Coming Home

I visited an old friend the other day.  I hadn’t planned to.  In fact, I had several other things I was supposed to be doing, but….it just happened.  She’s looking good, much better than when I last saw her.  She’s had a lot of professional help with her rehabilitation.  It won’t be long till she will be fit to be seen by the public.  I’m talking about the building where I worked for almost 20 years.

I dropped the wife off at the cancer clinic at the hospital for blood-work assessment.  Coming from a family rife with various types of cancer, she has been on a yearly testing schedule for bone cancer.  The steadily reducing warning counts of the past five years are now well back within normal range, and only need a family physician to monitor a yearly blood test.

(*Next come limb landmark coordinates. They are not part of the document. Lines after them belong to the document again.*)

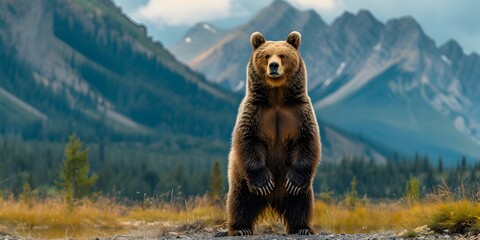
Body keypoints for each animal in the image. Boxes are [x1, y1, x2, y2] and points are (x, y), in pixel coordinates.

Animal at [226, 31, 322, 235]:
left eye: (283, 55)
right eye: (266, 55)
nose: (274, 66)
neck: (277, 97)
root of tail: (272, 201)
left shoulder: (299, 113)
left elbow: (308, 141)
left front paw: (294, 181)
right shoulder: (254, 112)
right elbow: (247, 141)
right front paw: (264, 183)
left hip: (301, 190)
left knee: (301, 203)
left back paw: (302, 228)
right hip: (242, 181)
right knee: (239, 202)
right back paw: (241, 228)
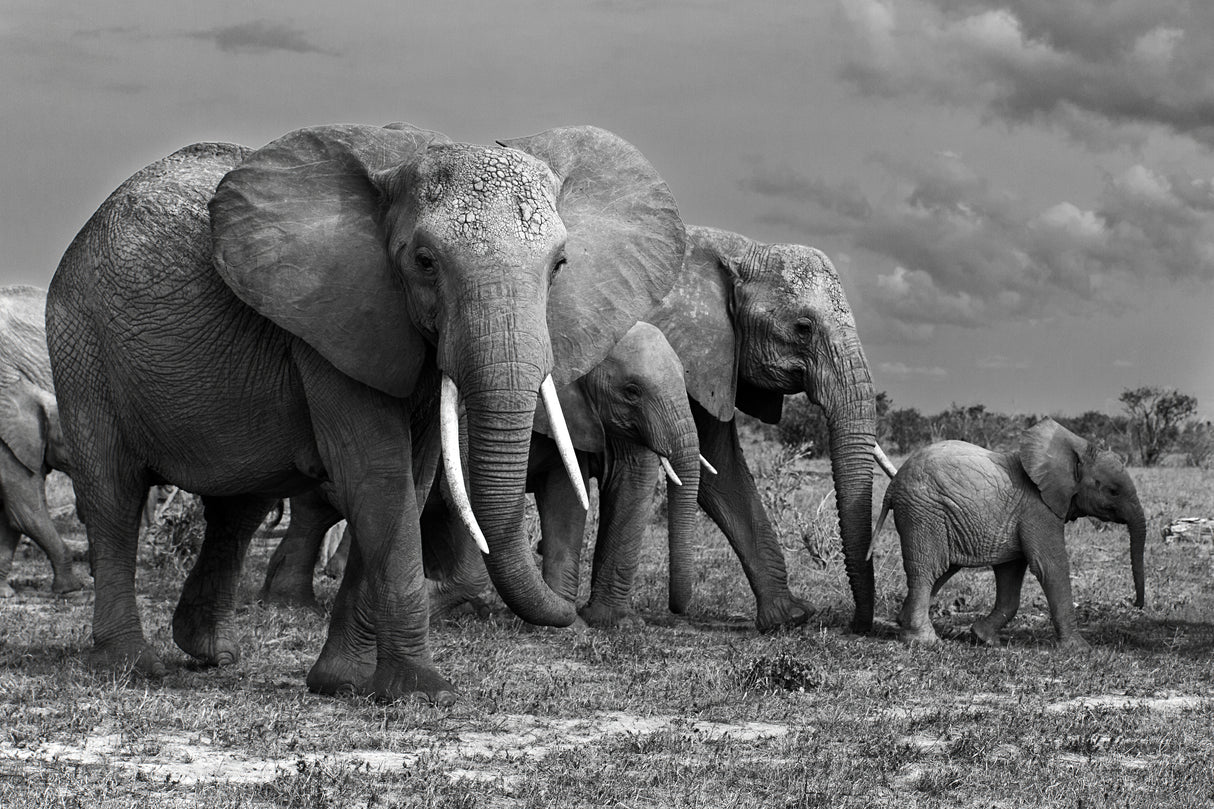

While she was at the cancer clinic, for an unpredictable amount of time, I was supposed to drop off a package at our massage therapist/ osteopath, do a drop-off/pickup at the daughter’s, and stop at the optometrist and have a nose pad installed on my glasses.  I made the massage therapy delivery, and headed for the daughters place.  About halfway between the two, not too far off what laughably passes for a straight line in this city, was my old plant.

It’s been bought by a company in Toronto and is undergoing what’s known as *urban densification*.  Just outside the actual downtown area, on the main street, it sits across the road from new School of Optometry and School of Pharmacy buildings of the community college.  It’s being cleaned and subdivided to provide office space.  Already, a large engineering firm has committed to a big chunk.  Google had leased space in a reconditioned tannery building two blocks away, but after only a year, finds it needs more room, and is ready to move in as soon as reconstruction is complete.

I thought, I’d like to drive past and just have a look at the front, to see what changes had been wrought.  Well, if I’m this close, I’ll pull through the parking lot across the street for a better view….if I’m in the lot, I might as well park the car and get out for a better look….if I’m out of the car, I might as well walk across the street and see if I can step inside.  If I’m inside, I might as well get arrested for trespass.

It’s amazing how alike, and yet how completely different the old girl looks.  I speak of *a plant*, but it is actually a coalescence of thirteen brick buildings, the newest with concrete floor heights that don’t match all the wooden floors of the others.  We used to have to go down one elevator, across the loading dock, and back up a different elevator, to get loads from one sector to another.  The oldest building has a 1906 cornerstone, while the newest(?), is dated 1956.

The section which used to supply 35,000 volts of electrical power is not needed, and has been torn out and replaced with a garden and fountain area, in front of a new, recessed, glassed-in entrance.  I walked up and tried the door.  It was unlocked.  I walked in and began orienting myself.  The old shipping elevator has been removed, and the shaft is an open-core stairway.  Two new hydraulic passenger elevators have been installed back near the new doors.

A workman wandered near, but I’m not worried about workmen.  They’re not paid to make executive decisions if I look like I know what I’m doing.  “Can I help you?”  Oh damn.  It turns out to be the job foreman.  I admit I’m just looking around because I worked here for 20 years.  It turns out I’m not the only one.  He’s had five or six guys here already.  I expected to get kicked out, but this guy is so proud of what he’s done, he gave me a mini-tour.

The black paint has been scraped off the ceilings.  Pipes have been scoured and repainted.  The inside brick has been sandblasted.  The dust and cobwebs of a hundred years have been cleaned away.  Cracked support beams have been replaced by solid new, B.C. Douglas fir.  Decrepit wooden floors have been overlaid with thin Styrofoam, and then a thin coat of self-leveling concrete poured on top.  On the third floor, where we had large plywood plugs in holes in the wall for machine insertion, is now floor-to-ceiling glass-wall for an office-worker view of downtown.

The single largest item of rehab was the windows.  498 rotten, dried-out wooden frames with broken or cracked glass, some repaired with opaque, colored Plexiglas, have been torn out.  They have all been replaced with aluminum-framed, state-of-the-art, argon-filled, double thermo-pane assemblies.  The only reason we didn’t freeze on frigid winter days, was the fact that we worked with hot vinyl parts.  In the mill-room where it was compounded, the thermometer read 90 F….in February.

I very much appreciated this man taking the time to let me revisit an old friend, and I thanked him profusely.  It’s still a bit of a heartbreaker to lose a job and get kicked out of a long-term workplace, but it’s nice to know that the old girl is getting a much-needed facelift, and will survive to provide a whole new generation with a place to accomplish productive deeds.